The given system of equations:
3x + y = 1
⇒ 3x + y − 1 = 0 ...(i)
And, (2k − 1)x + (k − 1)y = (2k + 1)
⇒ (2k − 1)x + (k − 1)y − (2k + 1) = 0 ...(ii)
These equations are of the following form:
a₁x + b₁y + c₁ = 0, a₂x + b₂y + c₂ = 0
Here, a₁ = 3, b₁= 1, c₁ = −1 and a₂ = (2k − 1), b₂ = (k − 1), c₂ = −(2k + 1)

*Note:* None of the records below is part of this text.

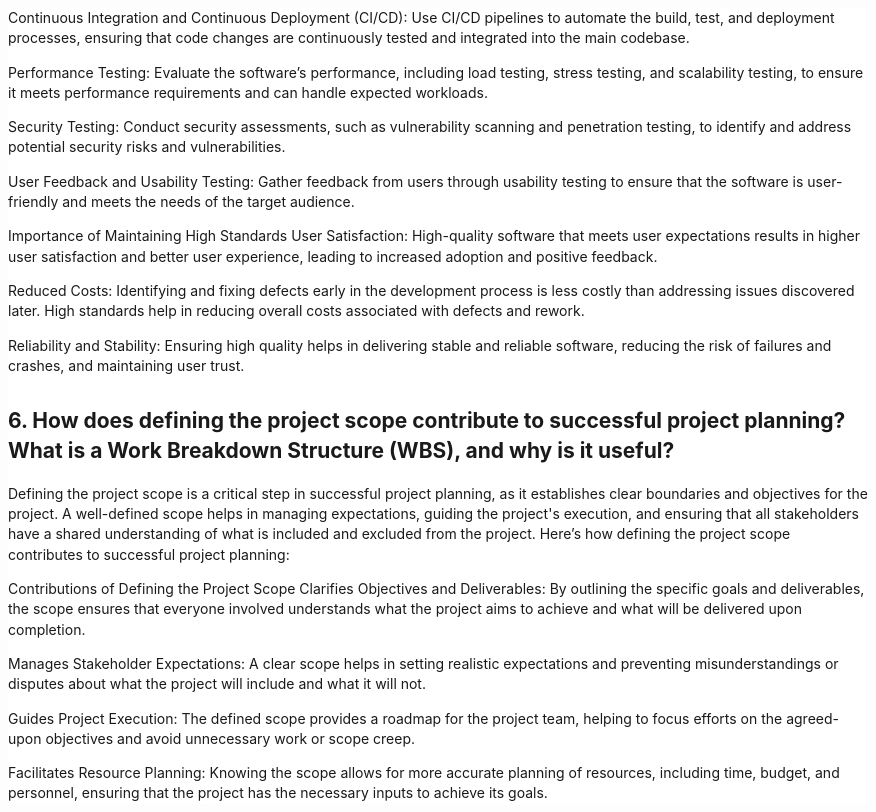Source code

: Continuous Integration and Continuous Deployment (CI/CD):
Use CI/CD pipelines to automate the build, test, and deployment processes, ensuring that code changes are continuously tested and integrated into the main codebase.

Performance Testing:
Evaluate the software’s performance, including load testing, stress testing, and scalability testing, to ensure it meets performance requirements and can handle expected workloads.

Security Testing:
Conduct security assessments, such as vulnerability scanning and penetration testing, to identify and address potential security risks and vulnerabilities.

User Feedback and Usability Testing:
Gather feedback from users through usability testing to ensure that the software is user-friendly and meets the needs of the target audience.

Importance of Maintaining High Standards
User Satisfaction:
High-quality software that meets user expectations results in higher user satisfaction and better user experience, leading to increased adoption and positive feedback.

Reduced Costs:
Identifying and fixing defects early in the development process is less costly than addressing issues discovered later. High standards help in reducing overall costs associated with defects and rework.

Reliability and Stability:
Ensuring high quality helps in delivering stable and reliable software, reducing the risk of failures and crashes, and maintaining user trust.

## 6. How does defining the project scope contribute to successful project planning? What is a Work Breakdown Structure (WBS), and why is it useful?
Defining the project scope is a critical step in successful project planning, as it establishes clear boundaries and objectives for the project. A well-defined scope helps in managing expectations, guiding the project's execution, and ensuring that all stakeholders have a shared understanding of what is included and excluded from the project. Here’s how defining the project scope contributes to successful project planning:

Contributions of Defining the Project Scope
Clarifies Objectives and Deliverables:
By outlining the specific goals and deliverables, the scope ensures that everyone involved understands what the project aims to achieve and what will be delivered upon completion.

Manages Stakeholder Expectations:
A clear scope helps in setting realistic expectations and preventing misunderstandings or disputes about what the project will include and what it will not.

Guides Project Execution:
The defined scope provides a roadmap for the project team, helping to focus efforts on the agreed-upon objectives and avoid unnecessary work or scope creep.

Facilitates Resource Planning:
Knowing the scope allows for more accurate planning of resources, including time, budget, and personnel, ensuring that the project has the necessary inputs to achieve its goals.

In order that the given system of equations has no solution, we must have:
$\frac{a_1}{a_2}=\frac{b_1}{b_2}\ne \frac{c_1}{c_2}$
i.e. $\frac{3}{\left(2k-1\right)}=\frac{1}{\left(k-1\right)}\ne \frac{-1}{-\left(2k+1\right)}$
$\frac{3}{\left(2k-1\right)}=\frac{1}{\left(k-1\right)}$ and $\frac{1}{\left(k-1\right)}\ne \frac{-1}{-\left(2k+1\right)}$
⇒ 3(k − 1) = 2k − 1 and −(2k + 1) ≠ −(k − 1)
⇒ 3k − 3 = 2k − 1 and −2k − 1 ≠ −k + 1
⇒ k = 2 and k ≠ −2
Thus, $\frac{a_1}{a_2}=\frac{b_1}{b_2}\ne \frac{c_1}{c_2}$ holds when k is equal to 2.
Hence, the given system of equations has no solution when the value of k is 2.